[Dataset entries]
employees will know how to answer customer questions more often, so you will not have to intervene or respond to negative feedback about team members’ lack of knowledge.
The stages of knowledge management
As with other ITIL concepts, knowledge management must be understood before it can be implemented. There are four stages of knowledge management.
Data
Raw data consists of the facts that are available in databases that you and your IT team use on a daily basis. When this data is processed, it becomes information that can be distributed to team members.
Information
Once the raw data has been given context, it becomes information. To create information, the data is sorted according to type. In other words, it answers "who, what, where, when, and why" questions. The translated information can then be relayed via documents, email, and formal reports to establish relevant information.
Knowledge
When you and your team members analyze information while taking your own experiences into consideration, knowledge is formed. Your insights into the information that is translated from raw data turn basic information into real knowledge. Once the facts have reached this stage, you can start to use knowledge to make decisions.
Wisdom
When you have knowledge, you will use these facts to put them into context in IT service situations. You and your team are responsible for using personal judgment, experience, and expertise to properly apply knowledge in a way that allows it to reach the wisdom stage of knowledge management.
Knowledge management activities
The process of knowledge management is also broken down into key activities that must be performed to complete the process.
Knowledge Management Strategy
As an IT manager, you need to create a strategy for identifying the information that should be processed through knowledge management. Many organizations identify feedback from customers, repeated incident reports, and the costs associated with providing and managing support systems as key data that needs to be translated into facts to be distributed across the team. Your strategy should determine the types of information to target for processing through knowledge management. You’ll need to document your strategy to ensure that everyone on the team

* * *

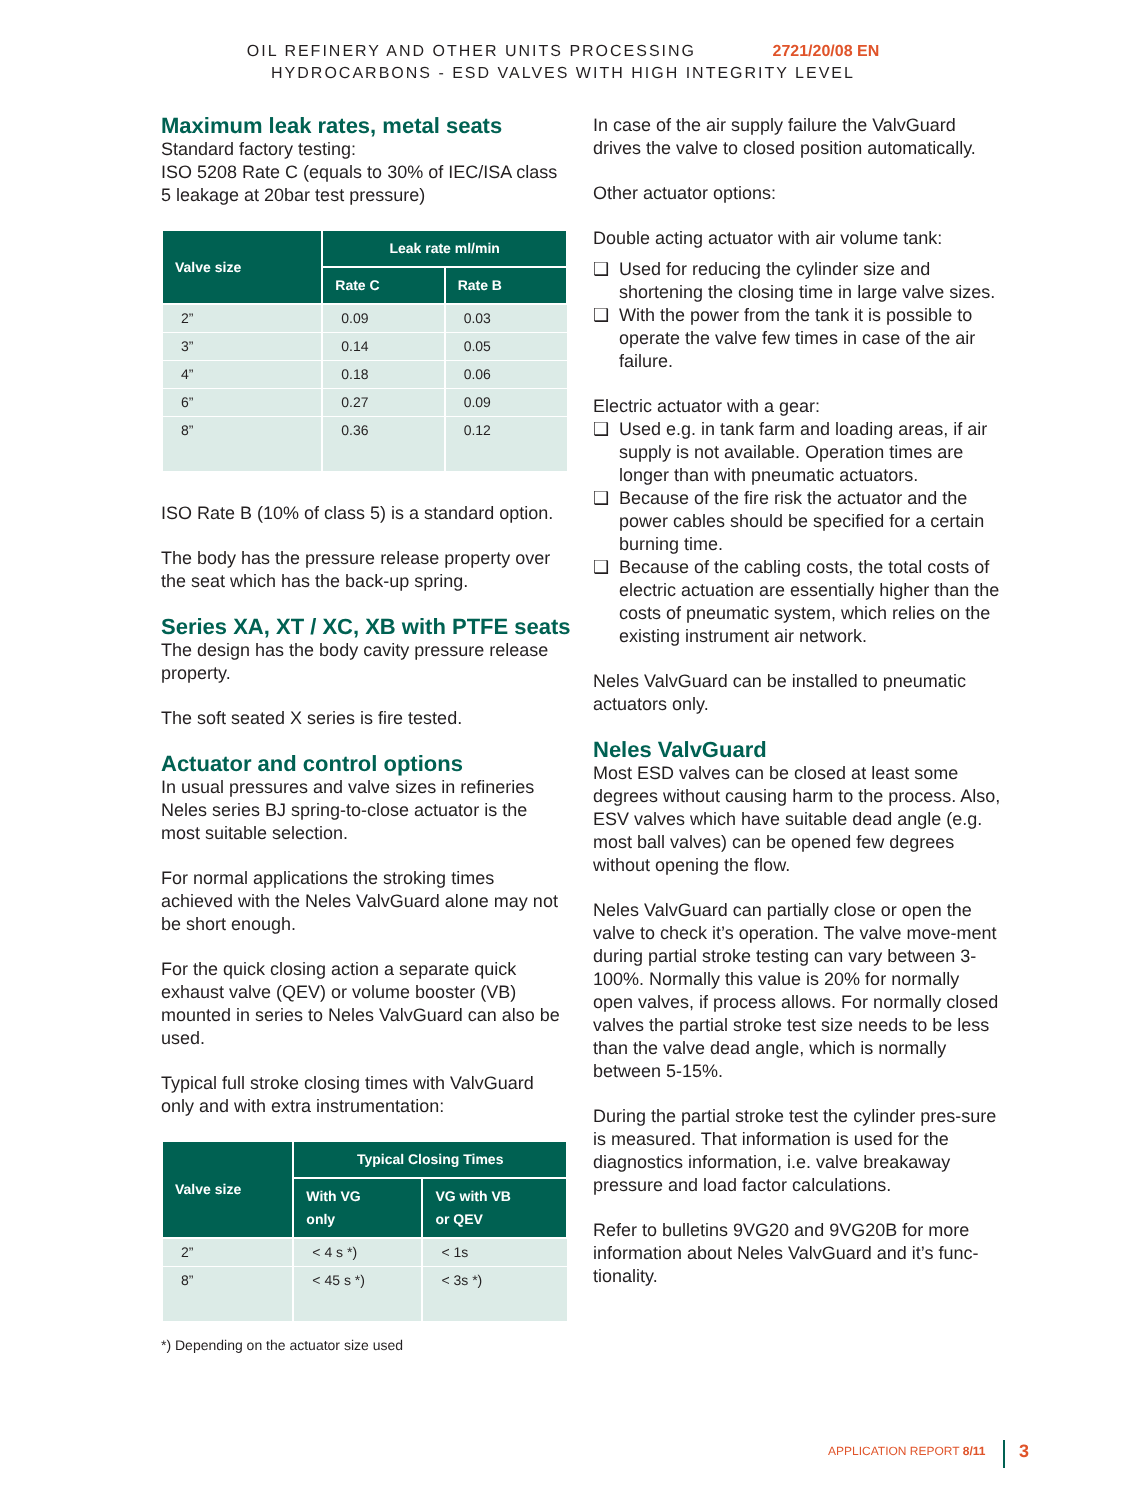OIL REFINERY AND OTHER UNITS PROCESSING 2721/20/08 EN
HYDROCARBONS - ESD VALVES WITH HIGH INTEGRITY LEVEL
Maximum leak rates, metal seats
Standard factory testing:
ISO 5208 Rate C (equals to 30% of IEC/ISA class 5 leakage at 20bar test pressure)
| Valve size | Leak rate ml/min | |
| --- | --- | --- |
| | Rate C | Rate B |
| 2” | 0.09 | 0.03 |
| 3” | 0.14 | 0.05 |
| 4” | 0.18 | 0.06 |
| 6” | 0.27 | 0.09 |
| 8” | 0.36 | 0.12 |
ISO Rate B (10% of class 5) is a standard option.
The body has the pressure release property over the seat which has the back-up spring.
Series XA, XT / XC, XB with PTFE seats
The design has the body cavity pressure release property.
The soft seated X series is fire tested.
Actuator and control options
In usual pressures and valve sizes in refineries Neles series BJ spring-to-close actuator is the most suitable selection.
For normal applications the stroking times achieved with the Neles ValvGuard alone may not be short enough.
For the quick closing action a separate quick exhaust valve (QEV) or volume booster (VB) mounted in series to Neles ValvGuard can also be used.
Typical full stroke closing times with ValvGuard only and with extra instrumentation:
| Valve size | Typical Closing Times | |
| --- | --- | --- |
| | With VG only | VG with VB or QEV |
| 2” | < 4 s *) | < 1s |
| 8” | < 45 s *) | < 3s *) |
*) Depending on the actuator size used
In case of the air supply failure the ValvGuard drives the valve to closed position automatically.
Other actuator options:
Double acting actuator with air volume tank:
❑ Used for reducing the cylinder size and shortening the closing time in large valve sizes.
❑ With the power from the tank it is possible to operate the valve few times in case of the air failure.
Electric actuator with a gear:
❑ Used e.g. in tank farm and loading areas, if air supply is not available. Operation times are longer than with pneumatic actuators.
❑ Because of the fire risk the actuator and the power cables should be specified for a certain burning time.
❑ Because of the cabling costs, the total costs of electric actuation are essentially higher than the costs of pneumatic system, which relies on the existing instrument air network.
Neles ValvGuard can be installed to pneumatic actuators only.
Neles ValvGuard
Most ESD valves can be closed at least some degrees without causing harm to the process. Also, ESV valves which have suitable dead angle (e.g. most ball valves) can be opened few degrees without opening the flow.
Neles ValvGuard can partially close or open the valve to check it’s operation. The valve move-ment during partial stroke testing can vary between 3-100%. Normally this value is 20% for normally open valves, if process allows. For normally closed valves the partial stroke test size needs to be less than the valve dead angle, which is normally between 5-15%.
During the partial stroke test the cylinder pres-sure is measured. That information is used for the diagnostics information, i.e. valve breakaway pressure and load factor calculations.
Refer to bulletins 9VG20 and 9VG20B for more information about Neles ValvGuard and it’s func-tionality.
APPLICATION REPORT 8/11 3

==

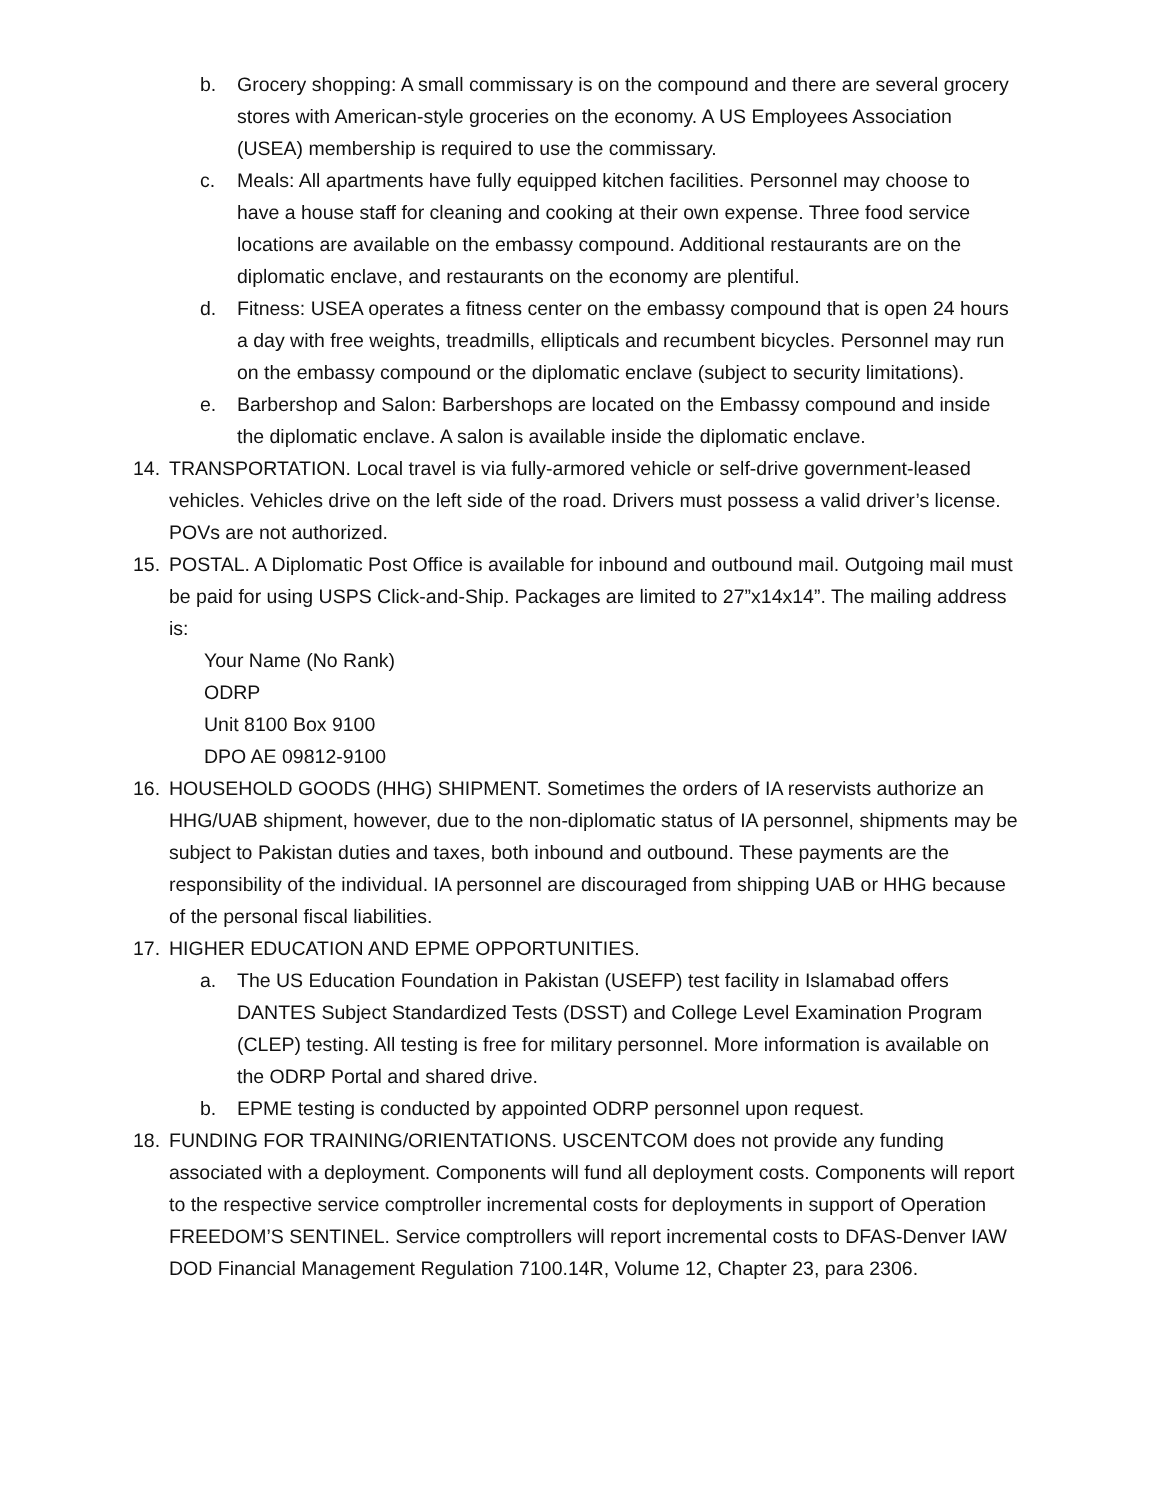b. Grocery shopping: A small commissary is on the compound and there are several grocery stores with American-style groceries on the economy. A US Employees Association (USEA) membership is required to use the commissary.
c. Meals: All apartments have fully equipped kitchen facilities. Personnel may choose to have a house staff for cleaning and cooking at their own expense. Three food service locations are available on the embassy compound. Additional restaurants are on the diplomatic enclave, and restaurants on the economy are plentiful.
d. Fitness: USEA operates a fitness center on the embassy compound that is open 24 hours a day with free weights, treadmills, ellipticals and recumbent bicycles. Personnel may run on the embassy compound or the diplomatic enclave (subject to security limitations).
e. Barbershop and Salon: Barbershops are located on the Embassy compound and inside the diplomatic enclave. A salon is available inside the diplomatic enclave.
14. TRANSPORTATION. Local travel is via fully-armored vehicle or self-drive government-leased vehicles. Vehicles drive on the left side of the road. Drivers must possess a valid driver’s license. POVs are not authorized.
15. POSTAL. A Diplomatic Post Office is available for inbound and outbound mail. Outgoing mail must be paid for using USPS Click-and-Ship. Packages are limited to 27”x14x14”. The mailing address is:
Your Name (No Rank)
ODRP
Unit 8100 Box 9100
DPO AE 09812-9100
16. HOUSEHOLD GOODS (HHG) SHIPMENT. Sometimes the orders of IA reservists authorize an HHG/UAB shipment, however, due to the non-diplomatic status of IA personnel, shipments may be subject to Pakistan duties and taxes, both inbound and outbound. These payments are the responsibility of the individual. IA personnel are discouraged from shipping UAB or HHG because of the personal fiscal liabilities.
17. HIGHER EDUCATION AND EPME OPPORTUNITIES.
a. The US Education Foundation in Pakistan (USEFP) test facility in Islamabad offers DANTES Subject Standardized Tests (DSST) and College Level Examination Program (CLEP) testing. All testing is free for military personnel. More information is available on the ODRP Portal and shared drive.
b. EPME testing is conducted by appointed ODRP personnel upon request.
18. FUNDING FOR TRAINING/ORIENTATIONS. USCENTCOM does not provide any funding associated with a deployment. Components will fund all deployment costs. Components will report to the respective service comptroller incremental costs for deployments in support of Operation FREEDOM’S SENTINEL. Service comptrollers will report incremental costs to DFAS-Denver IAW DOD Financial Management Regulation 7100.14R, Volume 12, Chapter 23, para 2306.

§ TASK INSTRUCTIONS
Extract exactly and only the lines above from the line containing "employees will know" through the line containing "Knowledge Management Strategy", both end lines included.

§ RESPONSE TO THIS TASK
employees will know how to answer customer questions more often, so you will not have to intervene or respond to negative feedback about team members’ lack of knowledge.
The stages of knowledge management
As with other ITIL concepts, knowledge management must be understood before it can be implemented. There are four stages of knowledge management.
Data
Raw data consists of the facts that are available in databases that you and your IT team use on a daily basis. When this data is processed, it becomes information that can be distributed to team members.
Information
Once the raw data has been given context, it becomes information. To create information, the data is sorted according to type. In other words, it answers "who, what, where, when, and why" questions. The translated information can then be relayed via documents, email, and formal reports to establish relevant information.
Knowledge
When you and your team members analyze information while taking your own experiences into consideration, knowledge is formed. Your insights into the information that is translated from raw data turn basic information into real knowledge. Once the facts have reached this stage, you can start to use knowledge to make decisions.
Wisdom
When you have knowledge, you will use these facts to put them into context in IT service situations. You and your team are responsible for using personal judgment, experience, and expertise to properly apply knowledge in a way that allows it to reach the wisdom stage of knowledge management.
Knowledge management activities
The process of knowledge management is also broken down into key activities that must be performed to complete the process.
Knowledge Management Strategy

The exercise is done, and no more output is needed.